Cloud services are different enough from traditional implementations that it’s important to set standards for performance in advance, then revise them as you learn more. You will always want to be able to compare the price/performance of an app which is running in the cloud to the performance you could expect from the same app when run on servers that you own and manage directly.

Set standards for page load time, time to first byte appearing onscreen, transactions initiated, transactions completed, and other measurements used for monitoring web app performance. Be prepared to compare app development time and ongoing support requirements for cloud and directly managed server implementations. This way, you can manage not only specific apps, but a portfolio of apps across different kinds of implementations.

Amazon Cloudwatch provides integrated monitoring for applications running on AWS. You can monitor resource utilization, application performance, and perform simple health checks. NGINX Plus adds advanced health checks and sophisticated, live activity monitoring. You can view the dashboard in NGINX Plus directly or connect NGINX Plus statistics to other dashboards and third‑party tools. You get stats for connections, requests, uptime and more – per server, per group, and across your entire deployment.

NGINX Plus has a graphical dashboard with key performance numbers

Tip 5 – Use a DevOps Approach in the Cloud

Using a DevOps approach – where application development and operations practices are unified to meet technical and business goals – is the new standard for effective use of the web. DevOps is even sometimes referred to as DevOpsSec, to include security architecture and real‑time responsiveness to breaches in the mix.

# # # # #

:: STUDY QUESTIONS ::
#1 Decide whether each statement agrees with the cloud monitoring text, answering yes or no and quoting the words of the text that settle it. (a) NGINX Plus statistics can be connected to third-party tools. (b) Amazon Cloudwatch offers advanced health checks. (c) Performance standards should be set in advance and then left unchanged.
#2 Please reproduce the passage of the cloud monitoring text between "Cloud services are" and "kinds of implementations.", inclusive.
Rely on the cloud monitoring text alone.

:: THE DATA ::
# # # # #

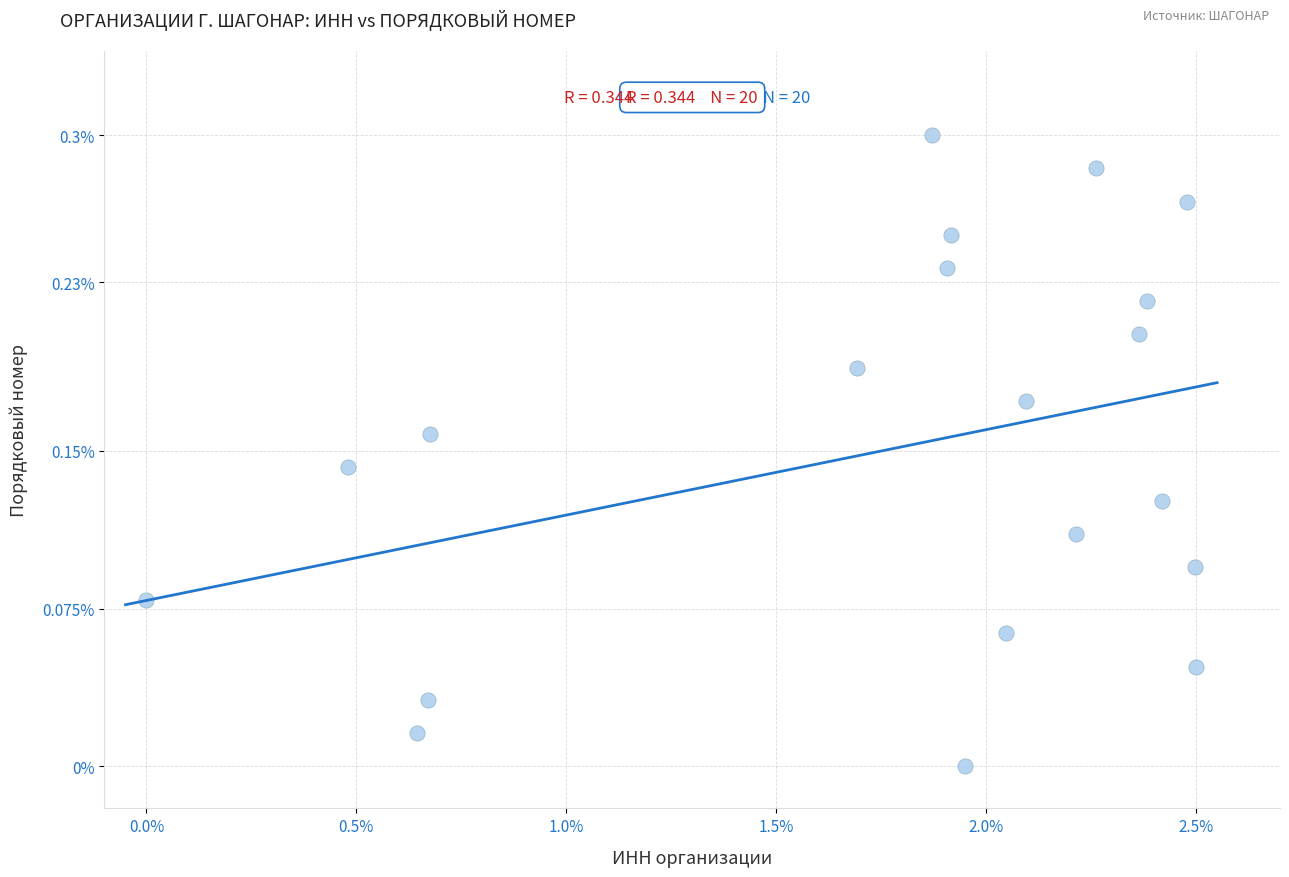

What is the range of X values (max minus min)?

2.5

# # # # #

:: RESPONSES TO THE TASKS ::
#1
(a) Yes: "connect NGINX Plus statistics to other dashboards and third‑party tools"
(b) No: "perform simple health checks"
(c) No: "set standards for performance in advance, then revise them as you learn more"

#2
Cloud services are different enough from traditional implementations that it’s important to set standards for performance in advance, then revise them as you learn more. You will always want to be able to compare the price/performance of an app which is running in the cloud to the performance you could expect from the same app when run on servers that you own and manage directly.

Set standards for page load time, time to first byte appearing onscreen, transactions initiated, transactions completed, and other measurements used for monitoring web app performance. Be prepared to compare app development time and ongoing support requirements for cloud and directly managed server implementations. This way, you can manage not only specific apps, but a portfolio of apps across different kinds of implementations.